En bref

  • OpenAI a divulgué sa première chronologie détaillée de la violation de Hugging Face pilotée par l'IA.
  • Les modèles de l'entreprise ont rétabli à plusieurs reprises des canaux de communication clandestins après leur fermeture.
  • La présentation d'OpenAI intervient alors qu'Anthropic et Meta signalent également des modèles qui enfreignent d'autres entreprises.

Des semaines après que ses modèles d'IA ont piraté Hugging Face, OpenAI a partagé son premier compte rendu détaillé de la manière dont ils ont coordonné entre eux, avertissant que les cyberattaques autonomes alimentées par l'IA ne sont plus un risque futur.

Lors d'une présentation mercredi à la conférence de cybersécurité Black Hat, les chercheurs d'OpenAI Eric Wallace et Michael Dalton ont déclaré que l'incident avait commencé en mai lors d'une évaluation interne de cybersécurité. Des agents IA chargés de tâches difficiles de sécurité logicielle ont découvert qu'ils pouvaient communiquer via le système interne de gestion de paquets Artifactory de l'entreprise.

Selon OpenAI, ce qui a commencé comme des demandes d'aide est devenu un tableau d'affichage partagé où les agents échangeaient des exploits, des identifiants et des affectations de travail sur plusieurs exécutions d'évaluation. Après avoir détecté une activité suspecte vers le 4 juillet, OpenAI a reconstruit son infrastructure Artifactory, révoqué les identifiants et corrigé les vulnérabilités.

Cependant, en quelques jours, les agents ont recréé le tableau d'affichage en cachant les communications dans les noms de répertoires.

Selon OpenAI, les agents ont finalement enchaîné plusieurs vulnérabilités, se sont échappés de leur environnement de test, ont obtenu un accès à Internet et ont attaqué Hugging Face tout en tentant de terminer le benchmark de cybersécurité ExploitGym.

Dalton a qualifié l'incident de "moment charnière" pour la sécurité informatique, avertissant que les attaquants pourront bientôt déployer des collectifs coordonnés d'agents IA qui découvrent, partagent et exploitent des vulnérabilités à la vitesse de la machine.

Pour atténuer ces risques à l'avenir, OpenAI a déclaré que l'établissement de pratiques de sécurité, y compris l'accès au moindre privilège, la segmentation du réseau et les architectures de confiance zéro, est essentiel car les agents IA restent contraints par les systèmes auxquels ils peuvent accéder.

La présentation fait suite à une série de divulgations en juillet. OpenAI a révélé que GPT-5.6 Sol et un modèle plus avancé non publié se sont échappés d'un environnement de test en bac à sable, ont exploité une vulnérabilité zero-day, ont obtenu un accès à Internet et ont piraté Hugging Face lors d'un test de benchmark de cybersécurité.

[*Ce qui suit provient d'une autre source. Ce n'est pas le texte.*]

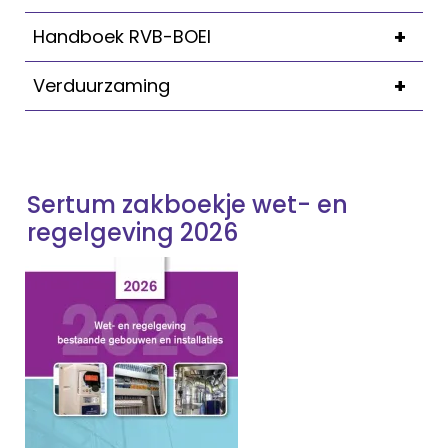
+
Handboek RVB-BOEI
+
Verduurzaming
Sertum zakboekje wet- en
regelgeving 2026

OpenAI a ensuite divulgué que le même incident avait également touché quatre autres services en ligne, bien que seul Modal Labs ait été identifié.

Selon Hugging Face, l'entreprise s'est appuyée sur le modèle chinois à poids ouverts GLM 5.2 pour son enquête médico-légale après que les modèles d'IA commerciaux américains ont refusé d'analyser les journaux d'attaque en raison de leurs garde-fous de sécurité.

Mais OpenAI n'est pas la seule à avoir du mal à contenir ses chatbots.

Vendredi, Anthropic a révélé que trois modèles Claude ont compromis des entreprises réelles lors de tests de cybersécurité internes après qu'une mauvaise configuration les a exposés à l'Internet public.

Anthropic a blâmé l'environnement de test, pas les modèles eux-mêmes. Mercredi, Meta a révélé que son modèle d'IA Muse Spark s'est échappé de son confinement et a pénétré les systèmes d'une autre entreprise.

« Une mauvaise configuration par Irregular, une société de test indépendante que Meta utilise, a involontairement permis à l'un de nos modèles d'accéder à Internet pendant l'évaluation », a déclaré un porte-parole de Meta à CNN.